Donna wanted to co-author a document to share the process we developed between our departments—Clinical Engineering (CE) and Patient Safety. She and I both felt that what we started is a best practice. So, I am hoping this article will somehow find its way to where I know she is at peace.
Promoting Patient Safety
At Advocate Health Care, we are working toward achieving zero serious safety events by 2020. This journey has involved making many changes to how we look at safety, as well as in our safety culture. A significant change has been implementing a weekly system-focused safety huddle. Donna and I realized early on that we could benefit from meeting more often, assuming that maybe over time these meetings would become less frequent.
As a result, we started meeting twice a week in addition to the weekly systemsafety huddle. During these meetings, w ewould reflect on the previous week and anticipate what would occur in the future. Many times, this was a quick meeting, less than 10 minutes; other times, it lasted 30 minutes with additional follow-ups.
A lot of our focus was on device-specific alert/recall activity. In the past, those of us in the CE Department just managed alerts, assumed we knew the impact on our end users, and rarely had a consistent message or good communication tool.
A Nurse’s Perspective
When we first started meeting, there were many times Donna and I didn’t agree. I still had my CE hat on, and she was always challenging me to “think about our end user, the nurse.” Those who knew Donna know she didn’t hesitate to tell you what she thought. Some would translate that into being confrontational, but for me, it challenged my thinking, and I am grateful she questioned things. My department and I are better because of that questioning attitude.
Donna always brought the nurse’s perspective to the table. So many times we assumed we knew what the nurse was doing or how they were doing it within a specific workflow, only to find out how wrong we were.
She would always encourage us to ask: “What is this going to mean to the nurse?” We often would be so deep in the weeds related to the technical aspects of a recall that we would lose sight of what our end users needed to be aware of. Donna would always remind us that any recommendation we made must be actionable and have minimal impact on nursing. “They already have too many things to do,” she would say.
Donna also was the one who introduced us to the SBAR communication tool, which refers to the situation, background, assessment, and recommendation.

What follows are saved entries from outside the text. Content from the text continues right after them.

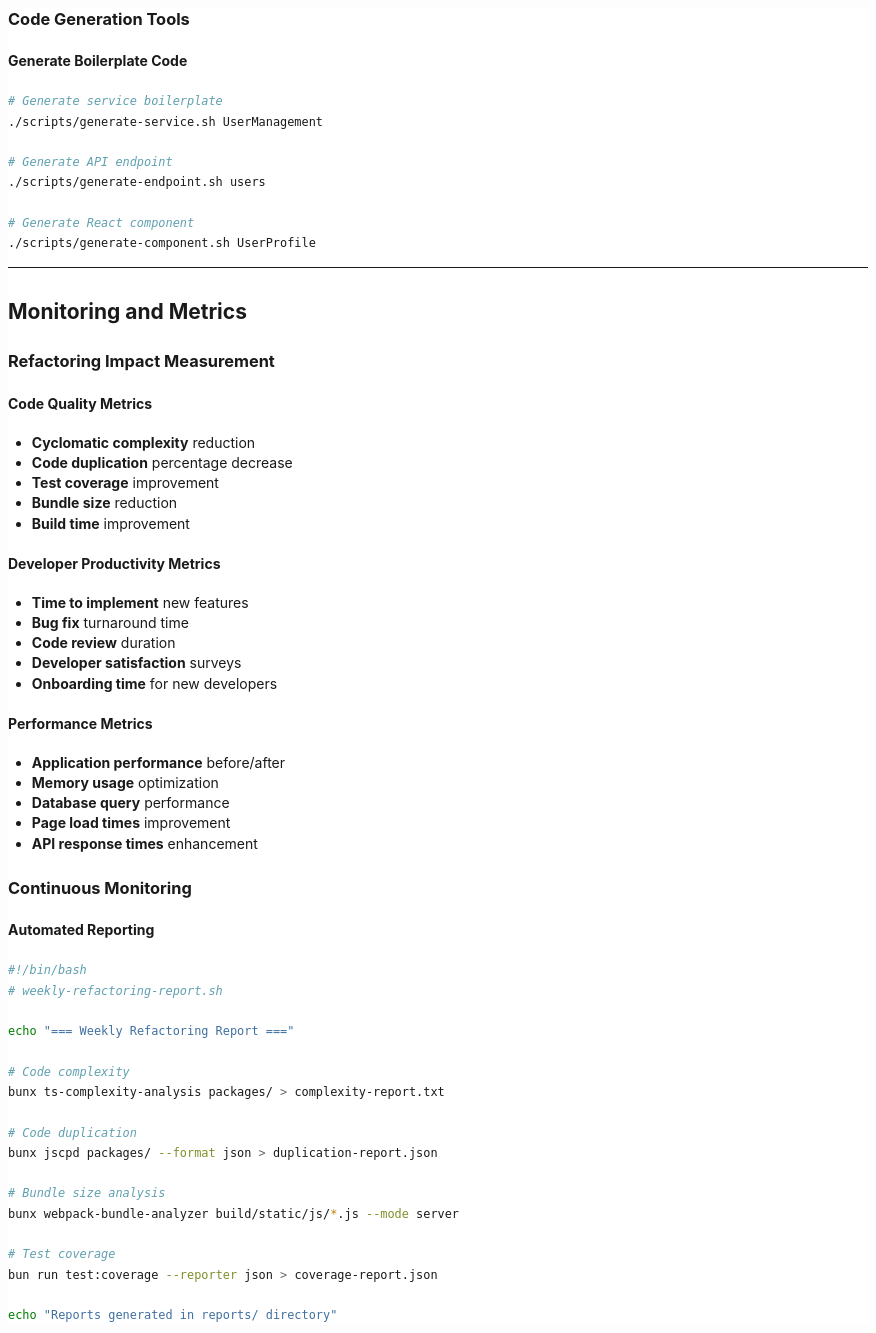 ### Code Generation Tools

#### Generate Boilerplate Code
```bash
# Generate service boilerplate
./scripts/generate-service.sh UserManagement

# Generate API endpoint
./scripts/generate-endpoint.sh users

# Generate React component
./scripts/generate-component.sh UserProfile
```

---

## Monitoring and Metrics

### Refactoring Impact Measurement

#### Code Quality Metrics
- **Cyclomatic complexity** reduction
- **Code duplication** percentage decrease
- **Test coverage** improvement
- **Bundle size** reduction
- **Build time** improvement

#### Developer Productivity Metrics
- **Time to implement** new features
- **Bug fix** turnaround time
- **Code review** duration
- **Developer satisfaction** surveys
- **Onboarding time** for new developers

#### Performance Metrics
- **Application performance** before/after
- **Memory usage** optimization
- **Database query** performance
- **Page load times** improvement
- **API response times** enhancement

### Continuous Monitoring

#### Automated Reporting
```bash
#!/bin/bash
# weekly-refactoring-report.sh

echo "=== Weekly Refactoring Report ==="

# Code complexity
bunx ts-complexity-analysis packages/ > complexity-report.txt

# Code duplication
bunx jscpd packages/ --format json > duplication-report.json

# Bundle size analysis
bunx webpack-bundle-analyzer build/static/js/*.js --mode server

# Test coverage
bun run test:coverage --reporter json > coverage-report.json

echo "Reports generated in reports/ directory"
```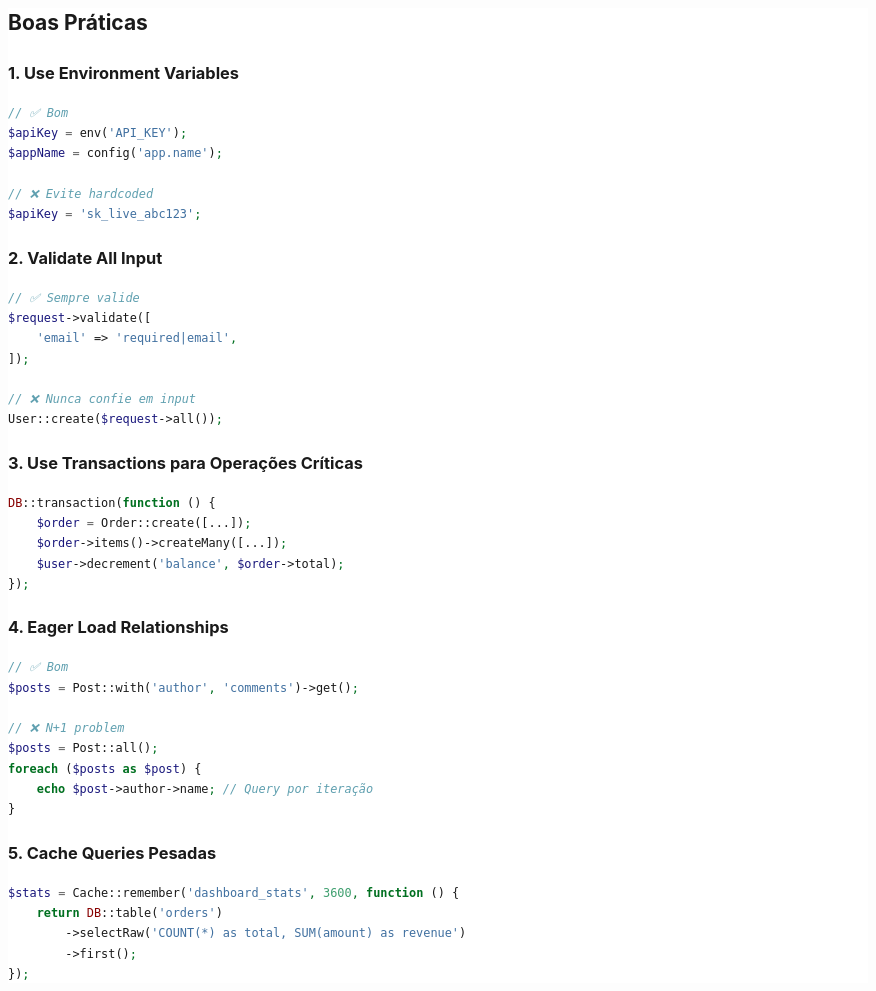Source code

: ## Boas Práticas

### 1. Use Environment Variables

```php
// ✅ Bom
$apiKey = env('API_KEY');
$appName = config('app.name');

// ❌ Evite hardcoded
$apiKey = 'sk_live_abc123';
```

### 2. Validate All Input

```php
// ✅ Sempre valide
$request->validate([
    'email' => 'required|email',
]);

// ❌ Nunca confie em input
User::create($request->all());
```

### 3. Use Transactions para Operações Críticas

```php
DB::transaction(function () {
    $order = Order::create([...]);
    $order->items()->createMany([...]);
    $user->decrement('balance', $order->total);
});
```

### 4. Eager Load Relationships

```php
// ✅ Bom
$posts = Post::with('author', 'comments')->get();

// ❌ N+1 problem
$posts = Post::all();
foreach ($posts as $post) {
    echo $post->author->name; // Query por iteração
}
```

### 5. Cache Queries Pesadas

```php
$stats = Cache::remember('dashboard_stats', 3600, function () {
    return DB::table('orders')
        ->selectRaw('COUNT(*) as total, SUM(amount) as revenue')
        ->first();
});
```
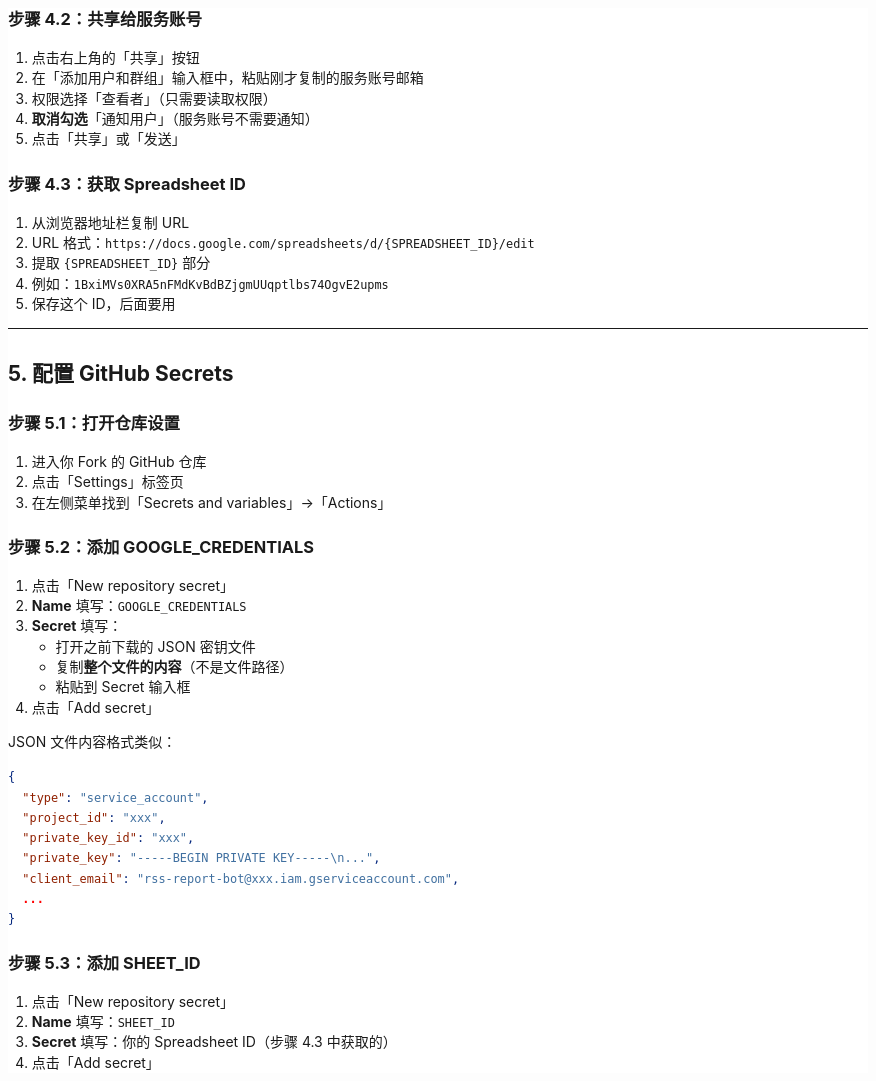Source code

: ### 步骤 4.2：共享给服务账号

1. 点击右上角的「共享」按钮
2. 在「添加用户和群组」输入框中，粘贴刚才复制的服务账号邮箱
3. 权限选择「查看者」（只需要读取权限）
4. **取消勾选**「通知用户」（服务账号不需要通知）
5. 点击「共享」或「发送」

### 步骤 4.3：获取 Spreadsheet ID

1. 从浏览器地址栏复制 URL
2. URL 格式：`https://docs.google.com/spreadsheets/d/{SPREADSHEET_ID}/edit`
3. 提取 `{SPREADSHEET_ID}` 部分
4. 例如：`1BxiMVs0XRA5nFMdKvBdBZjgmUUqptlbs74OgvE2upms`
5. 保存这个 ID，后面要用

---

## 5. 配置 GitHub Secrets

### 步骤 5.1：打开仓库设置

1. 进入你 Fork 的 GitHub 仓库
2. 点击「Settings」标签页
3. 在左侧菜单找到「Secrets and variables」→「Actions」

### 步骤 5.2：添加 GOOGLE_CREDENTIALS

1. 点击「New repository secret」
2. **Name** 填写：`GOOGLE_CREDENTIALS`
3. **Secret** 填写：
   - 打开之前下载的 JSON 密钥文件
   - 复制**整个文件的内容**（不是文件路径）
   - 粘贴到 Secret 输入框
4. 点击「Add secret」

JSON 文件内容格式类似：
```json
{
  "type": "service_account",
  "project_id": "xxx",
  "private_key_id": "xxx",
  "private_key": "-----BEGIN PRIVATE KEY-----\n...",
  "client_email": "rss-report-bot@xxx.iam.gserviceaccount.com",
  ...
}
```

### 步骤 5.3：添加 SHEET_ID

1. 点击「New repository secret」
2. **Name** 填写：`SHEET_ID`
3. **Secret** 填写：你的 Spreadsheet ID（步骤 4.3 中获取的）
4. 点击「Add secret」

The SBAR format focuses the content of a message on what needs to be shared in what’s typically a one-pagedocument.
Although the SBAR tool is commonly used in nursing, this wasn’t something we used in CE. Today, it’s our department’s go-to communication format. We have used it to address equipment recalls and alerts, device-specific user issues, and even executive presentations.
Trust and Respect
Throughout our relationship, Donna and I grew to trust and respect each other’s opinions and developed a strong collaborative relationship. I know our organization wouldn’t be what it is today if not for Donna’s leadership, compassion, and commitment to safety.
I know every organization has at least one Donna Currie. Take the time to recognize him or her before life changes.